Plans for a multiyear reformation of the way health care in Utah is gotten and given is officially on the drawing board starting Thursday when an 11-member legislative task force is to meet for the first time.
The task force will begin the design phase of rebuilding a health care system that will ultimately ensure all Utahns have access to basic health care nearly 300,000 Utahns don't have insurance now.
Task force members must also develop some kind of cost-containment process or at least put a handle on the skyrocketing price of health care. At the current pace, the amount of money spent on health-care services in Utah will be equal to the combined annual income of Utahns by the year 2030.
Lawmakers on the special panel both members of the panel and those who will eventually vote on its recommendations as well as many care providers, patient advocates, business owners and insurance carriers hope the process unfolds less like a reconstruction project and more like a renaissance.
"In any case, by any assessment or however it comes together, it has to come together now," said John T. Nielsen, special health-care adviser to Gov. Jon Huntsman Jr.
As it rolls out, all stakeholders, including consumers, advocates, the business community, providers, insurance companies, legislators and the governor's staff will be involved.
"If you're interested in how this is going to go and you're not at the table now, you better find a way to be," Nielsen said.
The task force will begin addressing 16 specific issues outlined in 16 bills approved earlier this year by legislators. The panel will likely appoint five or six work groups that will be assigned to develop strategies for each topic, including standards for exchanging medical records among providers, children's health insurance coverage and incentives to businesses to continue offering medical benefits including the service companies such as restaurants that have balked at providing coverage or co-payments of insurance premiums for employees.
Top on the list of priorities is getting everyone into the insurance pool, i.e., the chronically healthy to the chronically ill.

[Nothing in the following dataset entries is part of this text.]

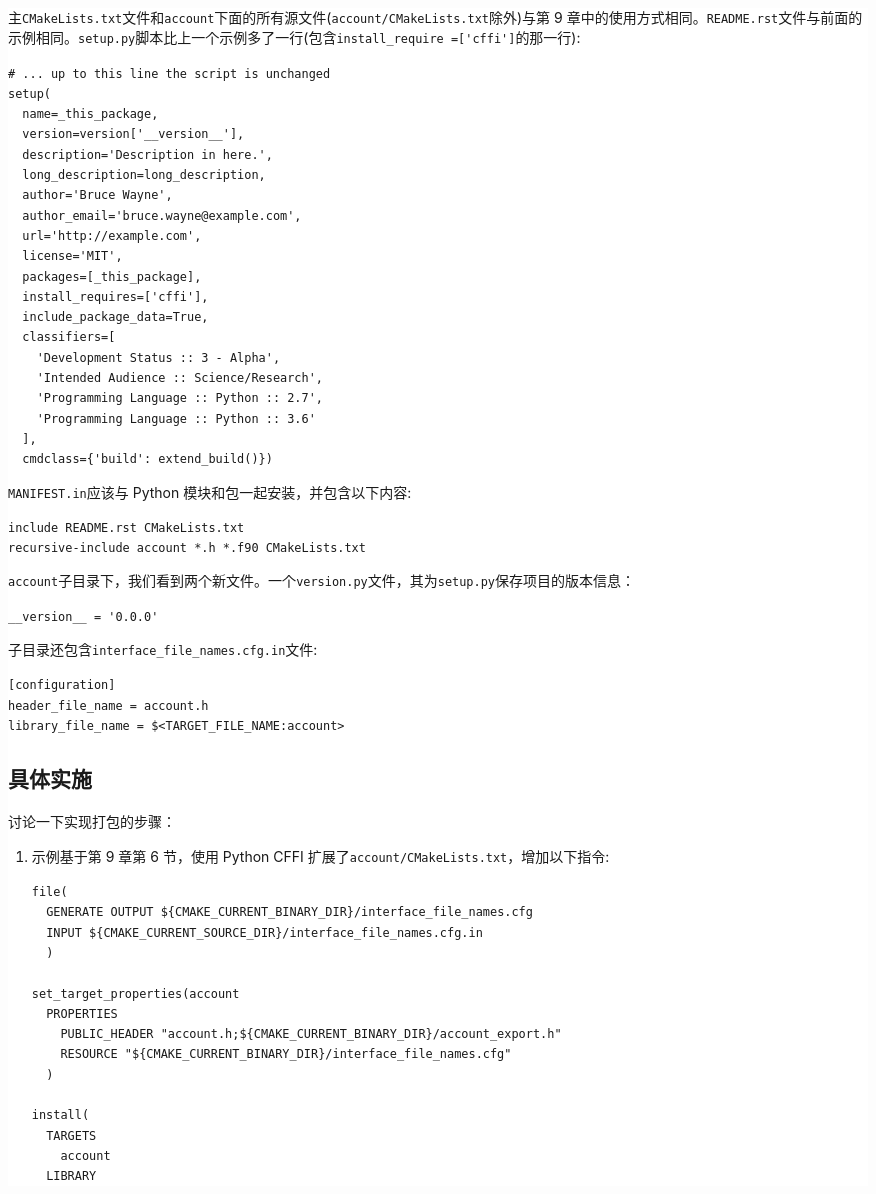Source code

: 主`CMakeLists.txt`文件和`account`下面的所有源文件(`account/CMakeLists.txt`除外)与第 9 章中的使用方式相同。`README.rst`文件与前面的示例相同。`setup.py`脚本比上一个示例多了一行(包含`install_require =['cffi']`的那一行):

```
# ... up to this line the script is unchanged
setup(
  name=_this_package,
  version=version['__version__'],
  description='Description in here.',
  long_description=long_description,
  author='Bruce Wayne',
  author_email='bruce.wayne@example.com',
  url='http://example.com',
  license='MIT',
  packages=[_this_package],
  install_requires=['cffi'],
  include_package_data=True,
  classifiers=[
    'Development Status :: 3 - Alpha',
    'Intended Audience :: Science/Research',
    'Programming Language :: Python :: 2.7',
    'Programming Language :: Python :: 3.6'
  ],
  cmdclass={'build': extend_build()})
```

`MANIFEST.in`应该与 Python 模块和包一起安装，并包含以下内容:

```
include README.rst CMakeLists.txt
recursive-include account *.h *.f90 CMakeLists.txt
```

`account`子目录下，我们看到两个新文件。一个`version.py`文件，其为`setup.py`保存项目的版本信息：

```
__version__ = '0.0.0'
```

子目录还包含`interface_file_names.cfg.in`文件:

```
[configuration]
header_file_name = account.h
library_file_name = $<TARGET_FILE_NAME:account>
```

## 具体实施

讨论一下实现打包的步骤：

1. 示例基于第 9 章第 6 节，使用 Python CFFI 扩展了`account/CMakeLists.txt`，增加以下指令:

   ```
   file(
     GENERATE OUTPUT ${CMAKE_CURRENT_BINARY_DIR}/interface_file_names.cfg
     INPUT ${CMAKE_CURRENT_SOURCE_DIR}/interface_file_names.cfg.in
     )

   set_target_properties(account
     PROPERTIES
       PUBLIC_HEADER "account.h;${CMAKE_CURRENT_BINARY_DIR}/account_export.h"
       RESOURCE "${CMAKE_CURRENT_BINARY_DIR}/interface_file_names.cfg"
     )

   install(
     TARGETS
       account
     LIBRARY
   ```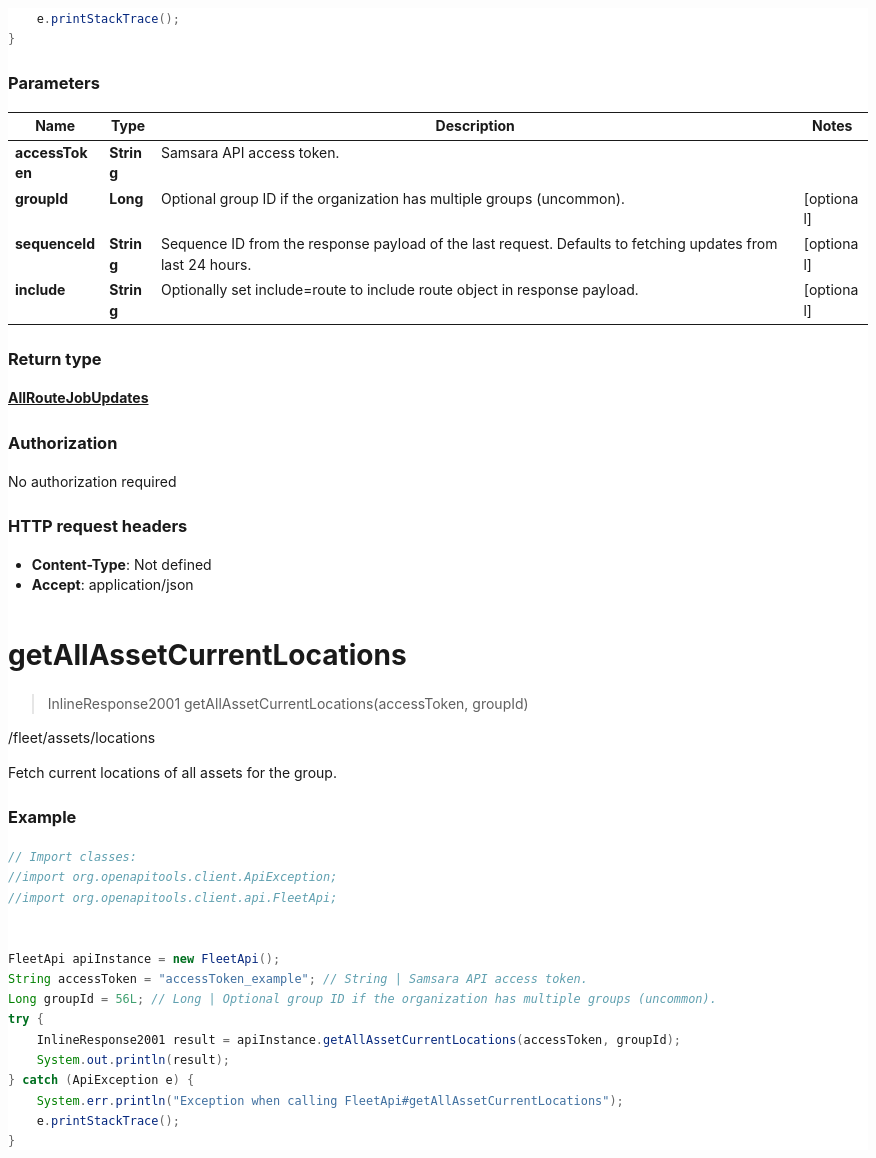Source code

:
```java
    e.printStackTrace();
}
```

### Parameters

Name | Type | Description  | Notes
------------- | ------------- | ------------- | -------------
 **accessToken** | **String**| Samsara API access token. |
 **groupId** | **Long**| Optional group ID if the organization has multiple groups (uncommon). | [optional]
 **sequenceId** | **String**| Sequence ID from the response payload of the last request. Defaults to fetching updates from last 24 hours. | [optional]
 **include** | **String**| Optionally set include&#x3D;route to include route object in response payload. | [optional]

### Return type

[**AllRouteJobUpdates**](AllRouteJobUpdates.md)

### Authorization

No authorization required

### HTTP request headers

 - **Content-Type**: Not defined
 - **Accept**: application/json

<a name="getAllAssetCurrentLocations"></a>
# **getAllAssetCurrentLocations**
> InlineResponse2001 getAllAssetCurrentLocations(accessToken, groupId)

/fleet/assets/locations

Fetch current locations of all assets for the group.

### Example
```java
// Import classes:
//import org.openapitools.client.ApiException;
//import org.openapitools.client.api.FleetApi;


FleetApi apiInstance = new FleetApi();
String accessToken = "accessToken_example"; // String | Samsara API access token.
Long groupId = 56L; // Long | Optional group ID if the organization has multiple groups (uncommon).
try {
    InlineResponse2001 result = apiInstance.getAllAssetCurrentLocations(accessToken, groupId);
    System.out.println(result);
} catch (ApiException e) {
    System.err.println("Exception when calling FleetApi#getAllAssetCurrentLocations");
    e.printStackTrace();
}
```
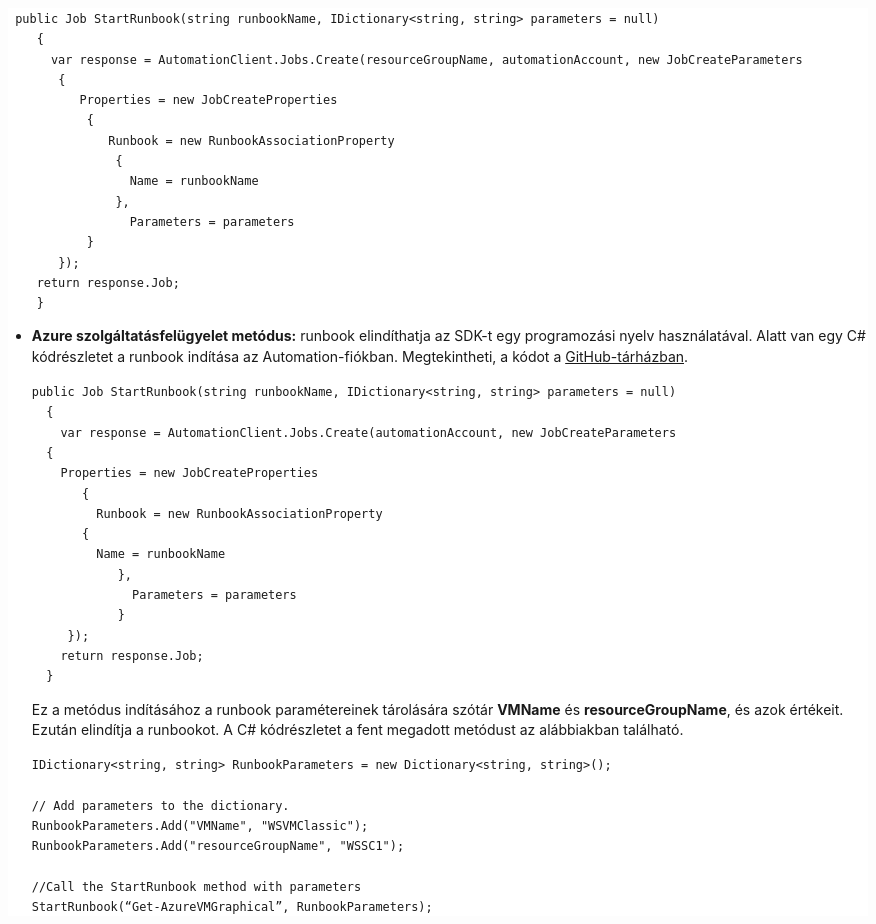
   ```
   public Job StartRunbook(string runbookName, IDictionary<string, string> parameters = null)
      {
        var response = AutomationClient.Jobs.Create(resourceGroupName, automationAccount, new JobCreateParameters
         {
            Properties = new JobCreateProperties
             {
                Runbook = new RunbookAssociationProperty
                 {
                   Name = runbookName
                 },
                   Parameters = parameters
             }
         });
      return response.Job;
      }
  ```
* **Azure szolgáltatásfelügyelet metódus:** runbook elindíthatja az SDK-t egy programozási nyelv használatával. Alatt van egy C# kódrészletet a runbook indítása az Automation-fiókban. Megtekintheti, a kódot a [GitHub-tárházban](https://github.com/Azure/azure-sdk-for-net/blob/master/src/ServiceManagement/Automation/Automation.Tests/TestSupport/AutomationTestBase.cs).
  
  ```      
  public Job StartRunbook(string runbookName, IDictionary<string, string> parameters = null)
    {
      var response = AutomationClient.Jobs.Create(automationAccount, new JobCreateParameters
    {
      Properties = new JobCreateProperties
         {
           Runbook = new RunbookAssociationProperty
         {
           Name = runbookName
              },
                Parameters = parameters
              }
       });
      return response.Job;
    }
  ```
  
  Ez a metódus indításához a runbook paramétereinek tárolására szótár **VMName** és **resourceGroupName**, és azok értékeit. Ezután elindítja a runbookot. A C# kódrészletet a fent megadott metódust az alábbiakban található.
  
  ```
  IDictionary<string, string> RunbookParameters = new Dictionary<string, string>();
  
  // Add parameters to the dictionary.
  RunbookParameters.Add("VMName", "WSVMClassic");
  RunbookParameters.Add("resourceGroupName", "WSSC1");
  
  //Call the StartRunbook method with parameters
  StartRunbook(“Get-AzureVMGraphical”, RunbookParameters);
  ```
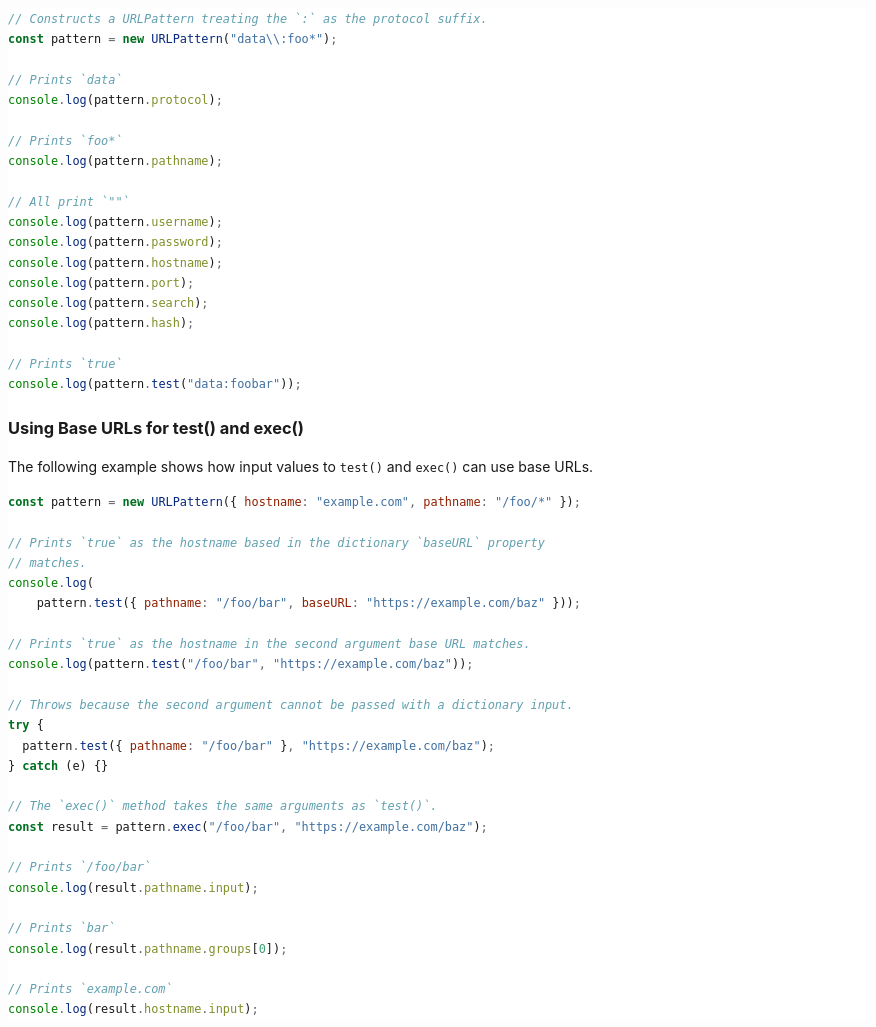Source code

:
 ```js
// Constructs a URLPattern treating the `:` as the protocol suffix.
const pattern = new URLPattern("data\\:foo*");

// Prints `data`
console.log(pattern.protocol);

// Prints `foo*`
console.log(pattern.pathname);

// All print `""`
console.log(pattern.username);
console.log(pattern.password);
console.log(pattern.hostname);
console.log(pattern.port);
console.log(pattern.search);
console.log(pattern.hash);

// Prints `true`
console.log(pattern.test("data:foobar"));
```

### Using Base URLs for test() and exec()

The following example shows how input values to `test()` and `exec()` can use
base URLs.

```js
const pattern = new URLPattern({ hostname: "example.com", pathname: "/foo/*" });

// Prints `true` as the hostname based in the dictionary `baseURL` property
// matches.
console.log(
    pattern.test({ pathname: "/foo/bar", baseURL: "https://example.com/baz" }));

// Prints `true` as the hostname in the second argument base URL matches.
console.log(pattern.test("/foo/bar", "https://example.com/baz"));

// Throws because the second argument cannot be passed with a dictionary input.
try {
  pattern.test({ pathname: "/foo/bar" }, "https://example.com/baz");
} catch (e) {}

// The `exec()` method takes the same arguments as `test()`.
const result = pattern.exec("/foo/bar", "https://example.com/baz");

// Prints `/foo/bar`
console.log(result.pathname.input);

// Prints `bar`
console.log(result.pathname.groups[0]);

// Prints `example.com`
console.log(result.hostname.input);
```


[path-to-regexp]: https://github.com/pillarjs/path-to-regexp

No one gets turned down, and the system must be accessible and affordable to everyone in the state.
Lawmakers have said the service industry should be expected to be pay at least a portion of their employees' insurance premiums if all Utahns are going to be expected to have some kind of insurance coverage. More than 75 percent of Utahns who have insurance coverage have it through their employer.
The desired outcomes of the effort are pretty set, but plotting strategies for getting there is the big challenge, said Judi Hilman, executive director of the Utah Health Policy Project advocacy and research group.
"What's being dealt with here is neither easily said nor easily done," she said. "The most important aspect of it is that we take advantage of a rare opportunity for people to have a say in how this basic area of daily life can be improved."
The UHPP has made a public call for personal accounts of experiences with the current health care system both problems and successes. Those who want to share their stories can send them to email@example.com.
A public strategy session sponsored by businesses, charities and government is scheduled April 30 at the University of Utah Health Sciences Education Building. Registration is required and can be completed by contacting UHPP at the above e-mail address.
Utah is not alone in its effort to retool health care. Colorado approved legislation on Tuesday to begin its own reformation plan. The effort is international as well. Thailand, Australia, and even Canada, which is regularly cited by experts as both how the U.S. should or shouldn't render its system.
Context on how it's being done around the world was provided in a documentary broadcast locally Tuesday evening on KUED Channel 7. Among the highlighted systems was Japan. The Japanese go to the doctor 15 times a year and pay half the amount spent on health care by Americans who go to the doctor five times a year.
About 700,000 Americans file bankruptcy every year due to medical bills they can't pay; no other industrialized country has bankruptcy driven by medical costs, according to the Frontline documentary.About 17,000 American die each year from illnesses they couldn't afford to have treated. In Utah, 160 die due to lack of medical care each year.